== Goal of the exercise ==
Copy out every line of text in the rows below word for word, and leave the pictures out.

=== Begin Enclosure ===

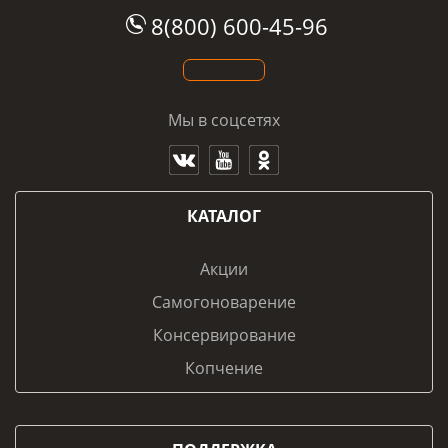
8(800) 600-45-96
Мы в соцсетях
КАТАЛОГ
Акции
Самогоноварение
Консервирование
Копчение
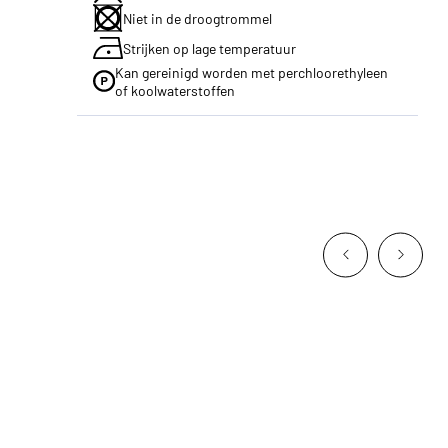
Niet in de droogtrommel
Strijken op lage temperatuur
Kan gereinigd worden met perchloorethyleen
of koolwaterstoffen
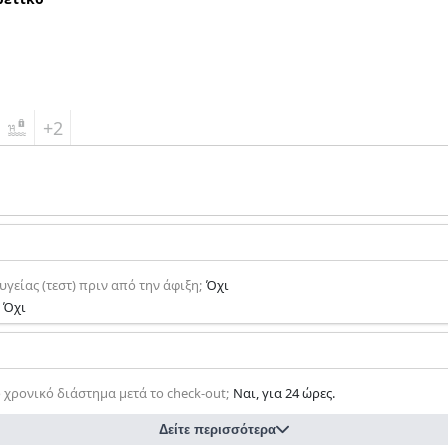
+2
υγείας (τεστ) πριν από την άφιξη;
Όχι
Όχι
χρονικό διάστημα μετά το check-out;
Ναι, για 24 ώρες.
Δείτε περισσότερα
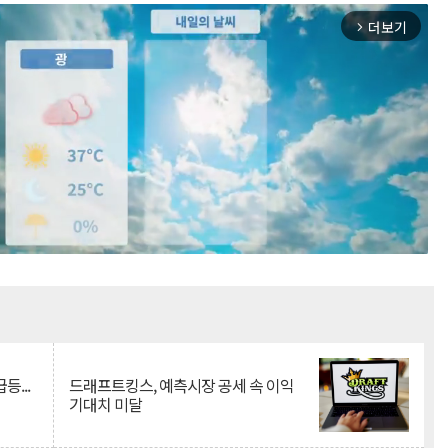
더보기
arrow_forward_ios
Mute
등...
드래프트킹스, 예측시장 공세 속 이익
기대치 미달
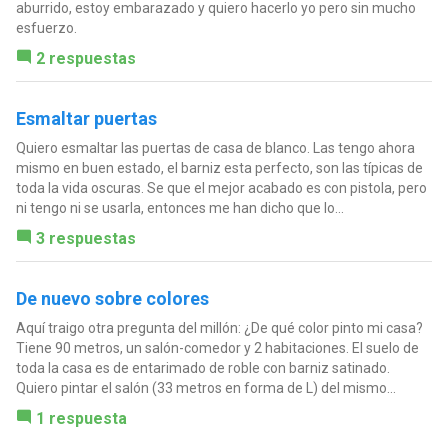
aburrido, estoy embarazado y quiero hacerlo yo pero sin mucho
esfuerzo.
2 respuestas
Esmaltar puertas
Quiero esmaltar las puertas de casa de blanco. Las tengo ahora
mismo en buen estado, el barniz esta perfecto, son las típicas de
toda la vida oscuras. Se que el mejor acabado es con pistola, pero
ni tengo ni se usarla, entonces me han dicho que lo...
3 respuestas
De nuevo sobre colores
Aquí traigo otra pregunta del millón: ¿De qué color pinto mi casa?
Tiene 90 metros, un salón-comedor y 2 habitaciones. El suelo de
toda la casa es de entarimado de roble con barniz satinado.
Quiero pintar el salón (33 metros en forma de L) del mismo...
1 respuesta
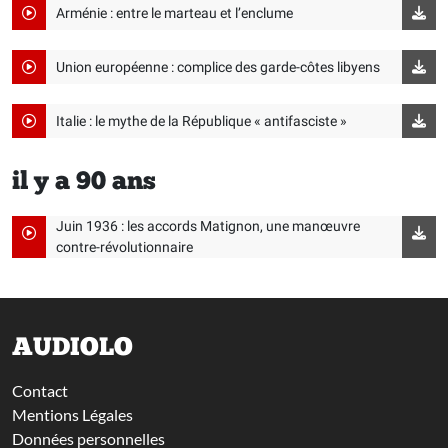
Arménie : entre le marteau et l’enclume
Union européenne : complice des garde-côtes libyens
Italie : le mythe de la République « antifasciste »
il y a 90 ans
Juin 1936 : les accords Matignon, une manœuvre
contre-révolutionnaire
AUDIOLO
Contact
Mentions Légales
Données personnelles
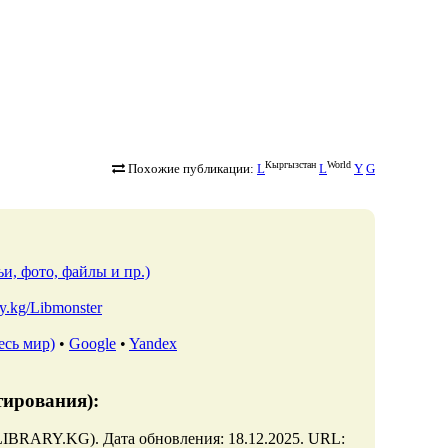
Кыргызстан
World
Похожие публикации:
L
L
Y
G
и, фото, файлы и пр.)
ary.kg/Libmonster
есь мир)
•
Google
•
Yandex
тирования):
LIBRARY.KG). Дата обновления: 18.12.2025. URL:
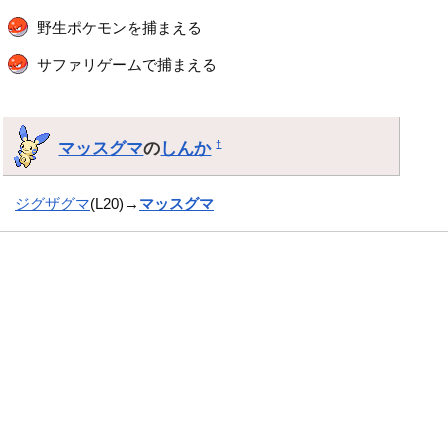
野生ポケモンを捕まえる
サファリゲームで捕まえる
マッスグマ
の
しんか
†
ジグザグマ
(L20)→
マッスグマ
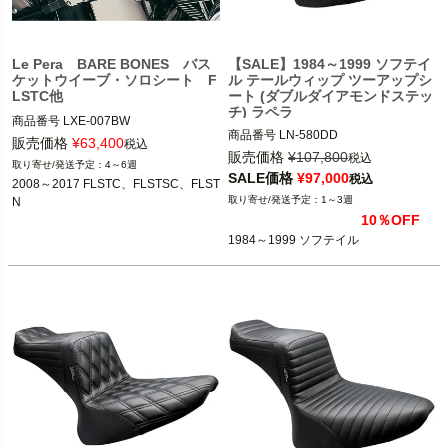
Le Pera BARE BONES バス
【SALE】1984～1999 ソフテイ
ケットウイーブ・ソロシート F
ル テールウィップ ツーアップシ
LSTC他
ート (ダブルダイアモンドステッ
チ) ラペラ
商品番号
LXE-007BW

商品番号
LN-580DD

メーカー型番：LXE-007BW

販売価格
¥
63,400
税込
3OT：0802-1610
販売価格
¥
107,800
税込
4～6週
2008～2017 FLSTC、FLSTSC、FLST
SALE価格
¥
97,000
税込
2008～2017 FLSTC、FLSTSC、FLST
N

1～3週
N
10％OFF
Le Pera(ラペラ)
1984～1999 ソフテイル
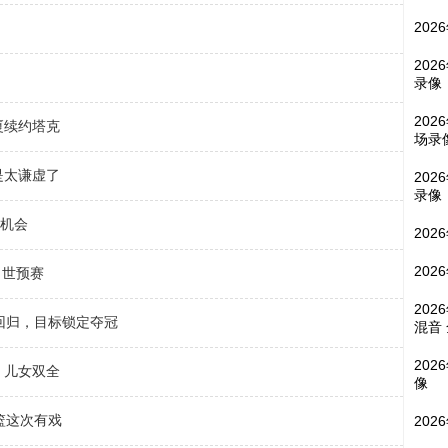
202
202
录像
202
厦续约塔克
场录
是太谦虚了
202
录像
迎机会
202
202
月世预赛
202
回归，目标锁定夺冠
混音
202
，儿女双全
像
篮这次有戏
202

=== End Enclosure ===

== Solution ==
8(800) 600-45-96
Мы в соцсетях
КАТАЛОГ
Акции
Самогоноварение
Консервирование
Копчение
Niet in de droogtrommel
Strijken op lage temperatuur
Kan gereinigd worden met perchloorethyleen
of koolwaterstoffen
+2
υγείας (τεστ) πριν από την άφιξη;
Όχι
Όχι
χρονικό διάστημα μετά το check-out;
Ναι, για 24 ώρες.
Δείτε περισσότερα
더보기
arrow_forward_ios
Mute
등...
드래프트킹스, 예측시장 공세 속 이익
기대치 미달
aburrido, estoy embarazado y quiero hacerlo yo pero sin mucho
esfuerzo.
2 respuestas
Esmaltar puertas
Quiero esmaltar las puertas de casa de blanco. Las tengo ahora
mismo en buen estado, el barniz esta perfecto, son las típicas de
toda la vida oscuras. Se que el mejor acabado es con pistola, pero
ni tengo ni se usarla, entonces me han dicho que lo...
3 respuestas
De nuevo sobre colores
Aquí traigo otra pregunta del millón: ¿De qué color pinto mi casa?
Tiene 90 metros, un salón-comedor y 2 habitaciones. El suelo de
toda la casa es de entarimado de roble con barniz satinado.
Quiero pintar el salón (33 metros en forma de L) del mismo...
1 respuesta
Arménie : entre le marteau et l’enclume
Union européenne : complice des garde-côtes libyens
Italie : le mythe de la République « antifasciste »
il y a 90 ans
Juin 1936 : les accords Matignon, une manœuvre
contre-révolutionnaire
AUDIOLO
Contact
Mentions Légales
Données personnelles
Кыргызстан
World
Похожие публикации:
L
L
Y
G
и, фото, файлы и пр.)
ary.kg/Libmonster
есь мир)
•
Google
•
Yandex
тирования):
LIBRARY.KG). Дата обновления: 18.12.2025. URL:
野生ポケモンを捕まえる
サファリゲームで捕まえる
マッスグマ
の
しんか
†
ジグザグマ
(L20)→
マッスグマ
Le Pera BARE BONES バス
【SALE】1984～1999 ソフテイ
ケットウイーブ・ソロシート F
ル テールウィップ ツーアップシ
LSTC他
ート (ダブルダイアモンドステッ
チ) ラペラ
商品番号
LXE-007BW

商品番号
LN-580DD

メーカー型番：LXE-007BW

販売価格
¥
63,400
税込
3OT：0802-1610
販売価格
¥
107,800
税込
4～6週
2008～2017 FLSTC、FLSTSC、FLST
SALE価格
¥
97,000
税込
2008～2017 FLSTC、FLSTSC、FLST
N

1～3週
N
10％OFF
Le Pera(ラペラ)
1984～1999 ソフテイル
202
202
录像
202
厦续约塔克
场录
是太谦虚了
202
录像
迎机会
202
202
月世预赛
202
回归，目标锁定夺冠
混音
202
，儿女双全
像
篮这次有戏
202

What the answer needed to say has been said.